Could you repeat every record below exactly as written?
** Opening Available records block **
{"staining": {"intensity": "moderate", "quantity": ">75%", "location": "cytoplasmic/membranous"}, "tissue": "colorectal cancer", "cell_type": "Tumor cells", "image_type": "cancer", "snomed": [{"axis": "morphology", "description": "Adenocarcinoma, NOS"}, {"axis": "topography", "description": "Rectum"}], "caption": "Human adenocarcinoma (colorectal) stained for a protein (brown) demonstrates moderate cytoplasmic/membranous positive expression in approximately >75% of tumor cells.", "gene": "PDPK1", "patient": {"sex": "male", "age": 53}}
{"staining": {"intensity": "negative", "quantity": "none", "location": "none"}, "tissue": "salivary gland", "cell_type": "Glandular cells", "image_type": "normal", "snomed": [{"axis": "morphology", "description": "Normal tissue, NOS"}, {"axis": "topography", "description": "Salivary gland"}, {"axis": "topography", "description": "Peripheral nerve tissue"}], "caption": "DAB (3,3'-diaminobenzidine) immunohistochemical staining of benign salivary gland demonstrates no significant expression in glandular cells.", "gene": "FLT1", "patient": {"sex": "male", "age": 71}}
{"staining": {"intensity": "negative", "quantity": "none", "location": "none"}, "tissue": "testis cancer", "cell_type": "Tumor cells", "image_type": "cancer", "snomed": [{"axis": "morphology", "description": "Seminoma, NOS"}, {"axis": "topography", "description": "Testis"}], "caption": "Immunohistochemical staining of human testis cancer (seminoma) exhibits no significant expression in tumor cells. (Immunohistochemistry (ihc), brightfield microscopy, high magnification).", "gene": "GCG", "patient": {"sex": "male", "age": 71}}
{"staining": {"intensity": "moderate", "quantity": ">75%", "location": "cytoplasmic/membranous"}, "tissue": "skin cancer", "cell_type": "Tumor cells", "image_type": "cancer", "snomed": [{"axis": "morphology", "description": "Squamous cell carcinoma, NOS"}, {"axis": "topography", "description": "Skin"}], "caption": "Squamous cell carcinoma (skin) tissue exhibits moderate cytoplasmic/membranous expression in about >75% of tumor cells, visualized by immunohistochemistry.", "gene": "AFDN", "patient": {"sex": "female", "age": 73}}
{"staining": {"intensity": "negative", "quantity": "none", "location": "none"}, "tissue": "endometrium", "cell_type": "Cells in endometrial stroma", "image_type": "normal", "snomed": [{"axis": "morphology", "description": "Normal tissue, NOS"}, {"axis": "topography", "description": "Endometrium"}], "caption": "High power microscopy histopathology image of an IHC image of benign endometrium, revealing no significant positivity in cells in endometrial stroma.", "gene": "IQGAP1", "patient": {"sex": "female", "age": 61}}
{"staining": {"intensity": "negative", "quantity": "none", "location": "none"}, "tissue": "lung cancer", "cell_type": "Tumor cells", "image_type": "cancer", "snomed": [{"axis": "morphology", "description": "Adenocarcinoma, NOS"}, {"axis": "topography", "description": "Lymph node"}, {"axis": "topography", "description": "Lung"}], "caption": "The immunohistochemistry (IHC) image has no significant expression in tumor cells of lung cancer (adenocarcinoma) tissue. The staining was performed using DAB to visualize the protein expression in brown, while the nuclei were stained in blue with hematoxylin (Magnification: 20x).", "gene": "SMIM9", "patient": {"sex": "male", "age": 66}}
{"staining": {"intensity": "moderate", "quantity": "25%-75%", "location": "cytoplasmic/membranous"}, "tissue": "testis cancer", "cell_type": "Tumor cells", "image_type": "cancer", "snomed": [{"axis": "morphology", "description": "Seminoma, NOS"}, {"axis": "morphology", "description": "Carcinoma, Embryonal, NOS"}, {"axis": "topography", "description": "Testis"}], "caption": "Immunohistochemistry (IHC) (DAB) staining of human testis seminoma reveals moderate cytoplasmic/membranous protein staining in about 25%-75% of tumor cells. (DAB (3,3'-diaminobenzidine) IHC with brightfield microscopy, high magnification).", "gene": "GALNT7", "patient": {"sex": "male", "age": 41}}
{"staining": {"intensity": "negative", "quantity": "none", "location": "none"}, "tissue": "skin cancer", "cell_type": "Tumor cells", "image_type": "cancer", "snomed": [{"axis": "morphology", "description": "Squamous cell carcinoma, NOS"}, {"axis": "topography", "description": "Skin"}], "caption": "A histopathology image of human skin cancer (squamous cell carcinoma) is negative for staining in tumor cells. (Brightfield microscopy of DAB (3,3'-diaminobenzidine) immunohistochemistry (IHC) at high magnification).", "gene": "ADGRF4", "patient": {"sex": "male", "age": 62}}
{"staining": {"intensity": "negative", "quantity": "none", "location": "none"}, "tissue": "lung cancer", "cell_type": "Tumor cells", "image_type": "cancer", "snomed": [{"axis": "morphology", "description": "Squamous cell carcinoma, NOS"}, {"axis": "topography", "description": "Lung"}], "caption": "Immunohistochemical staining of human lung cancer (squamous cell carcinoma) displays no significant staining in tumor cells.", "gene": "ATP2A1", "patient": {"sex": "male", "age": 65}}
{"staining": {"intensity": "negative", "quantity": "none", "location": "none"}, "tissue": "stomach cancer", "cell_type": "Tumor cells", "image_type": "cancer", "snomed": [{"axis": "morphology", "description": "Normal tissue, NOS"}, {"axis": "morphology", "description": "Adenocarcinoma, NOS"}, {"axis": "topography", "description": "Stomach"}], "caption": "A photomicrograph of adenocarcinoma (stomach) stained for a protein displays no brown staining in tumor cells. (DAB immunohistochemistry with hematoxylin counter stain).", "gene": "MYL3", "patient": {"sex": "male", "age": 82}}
** Closing Available records block **
*Finished task:*
{"staining": {"intensity": "moderate", "quantity": ">75%", "location": "cytoplasmic/membranous"}, "tissue": "colorectal cancer", "cell_type": "Tumor cells", "image_type": "cancer", "snomed": [{"axis": "morphology", "description": "Adenocarcinoma, NOS"}, {"axis": "topography", "description": "Rectum"}], "caption": "Human adenocarcinoma (colorectal) stained for a protein (brown) demonstrates moderate cytoplasmic/membranous positive expression in approximately >75% of tumor cells.", "gene": "PDPK1", "patient": {"sex": "male", "age": 53}}
{"staining": {"intensity": "negative", "quantity": "none", "location": "none"}, "tissue": "salivary gland", "cell_type": "Glandular cells", "image_type": "normal", "snomed": [{"axis": "morphology", "description": "Normal tissue, NOS"}, {"axis": "topography", "description": "Salivary gland"}, {"axis": "topography", "description": "Peripheral nerve tissue"}], "caption": "DAB (3,3'-diaminobenzidine) immunohistochemical staining of benign salivary gland demonstrates no significant expression in glandular cells.", "gene": "FLT1", "patient": {"sex": "male", "age": 71}}
{"staining": {"intensity": "negative", "quantity": "none", "location": "none"}, "tissue": "testis cancer", "cell_type": "Tumor cells", "image_type": "cancer", "snomed": [{"axis": "morphology", "description": "Seminoma, NOS"}, {"axis": "topography", "description": "Testis"}], "caption": "Immunohistochemical staining of human testis cancer (seminoma) exhibits no significant expression in tumor cells. (Immunohistochemistry (ihc), brightfield microscopy, high magnification).", "gene": "GCG", "patient": {"sex": "male", "age": 71}}
{"staining": {"intensity": "moderate", "quantity": ">75%", "location": "cytoplasmic/membranous"}, "tissue": "skin cancer", "cell_type": "Tumor cells", "image_type": "cancer", "snomed": [{"axis": "morphology", "description": "Squamous cell carcinoma, NOS"}, {"axis": "topography", "description": "Skin"}], "caption": "Squamous cell carcinoma (skin) tissue exhibits moderate cytoplasmic/membranous expression in about >75% of tumor cells, visualized by immunohistochemistry.", "gene": "AFDN", "patient": {"sex": "female", "age": 73}}
{"staining": {"intensity": "negative", "quantity": "none", "location": "none"}, "tissue": "endometrium", "cell_type": "Cells in endometrial stroma", "image_type": "normal", "snomed": [{"axis": "morphology", "description": "Normal tissue, NOS"}, {"axis": "topography", "description": "Endometrium"}], "caption": "High power microscopy histopathology image of an IHC image of benign endometrium, revealing no significant positivity in cells in endometrial stroma.", "gene": "IQGAP1", "patient": {"sex": "female", "age": 61}}
{"staining": {"intensity": "negative", "quantity": "none", "location": "none"}, "tissue": "lung cancer", "cell_type": "Tumor cells", "image_type": "cancer", "snomed": [{"axis": "morphology", "description": "Adenocarcinoma, NOS"}, {"axis": "topography", "description": "Lymph node"}, {"axis": "topography", "description": "Lung"}], "caption": "The immunohistochemistry (IHC) image has no significant expression in tumor cells of lung cancer (adenocarcinoma) tissue. The staining was performed using DAB to visualize the protein expression in brown, while the nuclei were stained in blue with hematoxylin (Magnification: 20x).", "gene": "SMIM9", "patient": {"sex": "male", "age": 66}}
{"staining": {"intensity": "moderate", "quantity": "25%-75%", "location": "cytoplasmic/membranous"}, "tissue": "testis cancer", "cell_type": "Tumor cells", "image_type": "cancer", "snomed": [{"axis": "morphology", "description": "Seminoma, NOS"}, {"axis": "morphology", "description": "Carcinoma, Embryonal, NOS"}, {"axis": "topography", "description": "Testis"}], "caption": "Immunohistochemistry (IHC) (DAB) staining of human testis seminoma reveals moderate cytoplasmic/membranous protein staining in about 25%-75% of tumor cells. (DAB (3,3'-diaminobenzidine) IHC with brightfield microscopy, high magnification).", "gene": "GALNT7", "patient": {"sex": "male", "age": 41}}
{"staining": {"intensity": "negative", "quantity": "none", "location": "none"}, "tissue": "skin cancer", "cell_type": "Tumor cells", "image_type": "cancer", "snomed": [{"axis": "morphology", "description": "Squamous cell carcinoma, NOS"}, {"axis": "topography", "description": "Skin"}], "caption": "A histopathology image of human skin cancer (squamous cell carcinoma) is negative for staining in tumor cells. (Brightfield microscopy of DAB (3,3'-diaminobenzidine) immunohistochemistry (IHC) at high magnification).", "gene": "ADGRF4", "patient": {"sex": "male", "age": 62}}
{"staining": {"intensity": "negative", "quantity": "none", "location": "none"}, "tissue": "lung cancer", "cell_type": "Tumor cells", "image_type": "cancer", "snomed": [{"axis": "morphology", "description": "Squamous cell carcinoma, NOS"}, {"axis": "topography", "description": "Lung"}], "caption": "Immunohistochemical staining of human lung cancer (squamous cell carcinoma) displays no significant staining in tumor cells.", "gene": "ATP2A1", "patient": {"sex": "male", "age": 65}}
{"staining": {"intensity": "negative", "quantity": "none", "location": "none"}, "tissue": "stomach cancer", "cell_type": "Tumor cells", "image_type": "cancer", "snomed": [{"axis": "morphology", "description": "Normal tissue, NOS"}, {"axis": "morphology", "description": "Adenocarcinoma, NOS"}, {"axis": "topography", "description": "Stomach"}], "caption": "A photomicrograph of adenocarcinoma (stomach) stained for a protein displays no brown staining in tumor cells. (DAB immunohistochemistry with hematoxylin counter stain).", "gene": "MYL3", "patient": {"sex": "male", "age": 82}}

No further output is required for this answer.